= Data for processing =

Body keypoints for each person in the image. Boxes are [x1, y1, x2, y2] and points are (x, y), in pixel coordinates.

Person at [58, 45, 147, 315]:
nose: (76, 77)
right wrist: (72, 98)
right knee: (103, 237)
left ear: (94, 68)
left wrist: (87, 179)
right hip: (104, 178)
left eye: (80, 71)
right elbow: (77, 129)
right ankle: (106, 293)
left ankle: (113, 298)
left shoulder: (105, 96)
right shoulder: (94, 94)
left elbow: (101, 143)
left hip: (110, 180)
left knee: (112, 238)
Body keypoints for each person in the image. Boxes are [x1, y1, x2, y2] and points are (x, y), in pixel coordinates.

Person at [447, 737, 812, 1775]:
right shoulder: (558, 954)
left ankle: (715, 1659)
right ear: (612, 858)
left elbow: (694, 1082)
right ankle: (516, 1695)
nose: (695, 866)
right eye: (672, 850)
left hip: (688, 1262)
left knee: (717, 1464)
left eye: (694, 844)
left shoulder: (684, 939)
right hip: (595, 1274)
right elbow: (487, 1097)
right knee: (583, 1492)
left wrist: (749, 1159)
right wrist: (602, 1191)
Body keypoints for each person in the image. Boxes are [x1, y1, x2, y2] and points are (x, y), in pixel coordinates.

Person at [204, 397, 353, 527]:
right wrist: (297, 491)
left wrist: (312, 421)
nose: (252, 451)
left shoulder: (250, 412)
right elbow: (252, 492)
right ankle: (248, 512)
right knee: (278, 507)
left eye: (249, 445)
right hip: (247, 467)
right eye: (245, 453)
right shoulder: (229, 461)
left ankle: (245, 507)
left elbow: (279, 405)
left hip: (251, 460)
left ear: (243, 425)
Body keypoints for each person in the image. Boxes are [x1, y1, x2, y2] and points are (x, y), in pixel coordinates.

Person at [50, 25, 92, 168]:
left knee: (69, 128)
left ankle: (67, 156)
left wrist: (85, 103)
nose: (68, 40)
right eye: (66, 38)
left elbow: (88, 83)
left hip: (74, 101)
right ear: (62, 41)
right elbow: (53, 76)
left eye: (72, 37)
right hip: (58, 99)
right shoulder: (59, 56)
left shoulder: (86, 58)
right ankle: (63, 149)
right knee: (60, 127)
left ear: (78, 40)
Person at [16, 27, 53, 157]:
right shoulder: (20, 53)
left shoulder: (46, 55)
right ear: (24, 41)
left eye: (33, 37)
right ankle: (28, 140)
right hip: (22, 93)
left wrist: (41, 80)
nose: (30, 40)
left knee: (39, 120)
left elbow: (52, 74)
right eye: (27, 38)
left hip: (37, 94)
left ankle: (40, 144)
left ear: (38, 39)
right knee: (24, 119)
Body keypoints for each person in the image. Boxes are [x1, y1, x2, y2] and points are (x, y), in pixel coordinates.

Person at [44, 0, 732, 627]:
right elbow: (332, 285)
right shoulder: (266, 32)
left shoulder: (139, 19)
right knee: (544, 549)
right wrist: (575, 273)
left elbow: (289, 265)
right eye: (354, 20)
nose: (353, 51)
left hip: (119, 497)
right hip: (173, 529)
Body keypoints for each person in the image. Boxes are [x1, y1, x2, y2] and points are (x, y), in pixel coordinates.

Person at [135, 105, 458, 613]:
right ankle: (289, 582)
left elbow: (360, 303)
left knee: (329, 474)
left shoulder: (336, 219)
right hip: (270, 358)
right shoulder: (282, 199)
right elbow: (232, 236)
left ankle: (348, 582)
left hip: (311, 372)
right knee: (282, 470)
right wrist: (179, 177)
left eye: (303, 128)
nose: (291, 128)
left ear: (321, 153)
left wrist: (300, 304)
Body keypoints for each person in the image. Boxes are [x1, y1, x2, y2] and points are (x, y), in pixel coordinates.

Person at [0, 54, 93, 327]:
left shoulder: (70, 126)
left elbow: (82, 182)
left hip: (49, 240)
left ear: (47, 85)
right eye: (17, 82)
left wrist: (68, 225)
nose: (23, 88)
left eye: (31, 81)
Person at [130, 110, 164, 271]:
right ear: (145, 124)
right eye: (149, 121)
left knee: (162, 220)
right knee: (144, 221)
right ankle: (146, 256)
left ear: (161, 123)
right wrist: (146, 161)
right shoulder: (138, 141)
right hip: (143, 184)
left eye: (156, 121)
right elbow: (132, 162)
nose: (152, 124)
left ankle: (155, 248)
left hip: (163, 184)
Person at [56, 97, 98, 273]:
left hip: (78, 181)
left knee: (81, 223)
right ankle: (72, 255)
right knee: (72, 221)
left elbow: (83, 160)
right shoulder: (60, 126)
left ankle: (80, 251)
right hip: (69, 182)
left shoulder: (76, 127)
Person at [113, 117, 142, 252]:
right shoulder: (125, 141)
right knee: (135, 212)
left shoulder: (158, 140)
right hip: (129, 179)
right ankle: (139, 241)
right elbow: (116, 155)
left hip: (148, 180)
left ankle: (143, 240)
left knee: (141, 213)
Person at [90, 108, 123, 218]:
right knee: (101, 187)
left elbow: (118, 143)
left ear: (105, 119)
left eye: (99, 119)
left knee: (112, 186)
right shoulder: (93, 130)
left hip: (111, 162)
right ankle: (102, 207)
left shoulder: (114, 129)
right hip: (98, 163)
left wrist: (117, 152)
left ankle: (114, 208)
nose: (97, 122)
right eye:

= Task requirements =
The line containing "left ear: (321, 153)" and every line after it, through the end of the records, should be repeated exactly and alone.

= Task answer =
left ear: (321, 153)
left wrist: (300, 304)
Body keypoints for each person in the image. Boxes are [x1, y1, x2, y2] and points are (x, y), in pixel coordinates.

Person at [0, 54, 93, 327]:
left shoulder: (70, 126)
left elbow: (82, 182)
left hip: (49, 240)
left ear: (47, 85)
right eye: (17, 82)
left wrist: (68, 225)
nose: (23, 88)
left eye: (31, 81)
Person at [130, 110, 164, 271]:
right ear: (145, 124)
right eye: (149, 121)
left knee: (162, 220)
right knee: (144, 221)
right ankle: (146, 256)
left ear: (161, 123)
right wrist: (146, 161)
right shoulder: (138, 141)
right hip: (143, 184)
left eye: (156, 121)
right elbow: (132, 162)
nose: (152, 124)
left ankle: (155, 248)
left hip: (163, 184)
Person at [56, 97, 98, 273]:
left hip: (78, 181)
left knee: (81, 223)
right ankle: (72, 255)
right knee: (72, 221)
left elbow: (83, 160)
right shoulder: (60, 126)
left ankle: (80, 251)
right hip: (69, 182)
left shoulder: (76, 127)
Person at [113, 117, 142, 252]:
right shoulder: (125, 141)
right knee: (135, 212)
left shoulder: (158, 140)
right hip: (129, 179)
right ankle: (139, 241)
right elbow: (116, 155)
left hip: (148, 180)
left ankle: (143, 240)
left knee: (141, 213)
Person at [90, 108, 123, 218]:
right knee: (101, 187)
left elbow: (118, 143)
left ear: (105, 119)
left eye: (99, 119)
left knee: (112, 186)
right shoulder: (93, 130)
left hip: (111, 162)
right ankle: (102, 207)
left shoulder: (114, 129)
right hip: (98, 163)
left wrist: (117, 152)
left ankle: (114, 208)
nose: (97, 122)
right eye:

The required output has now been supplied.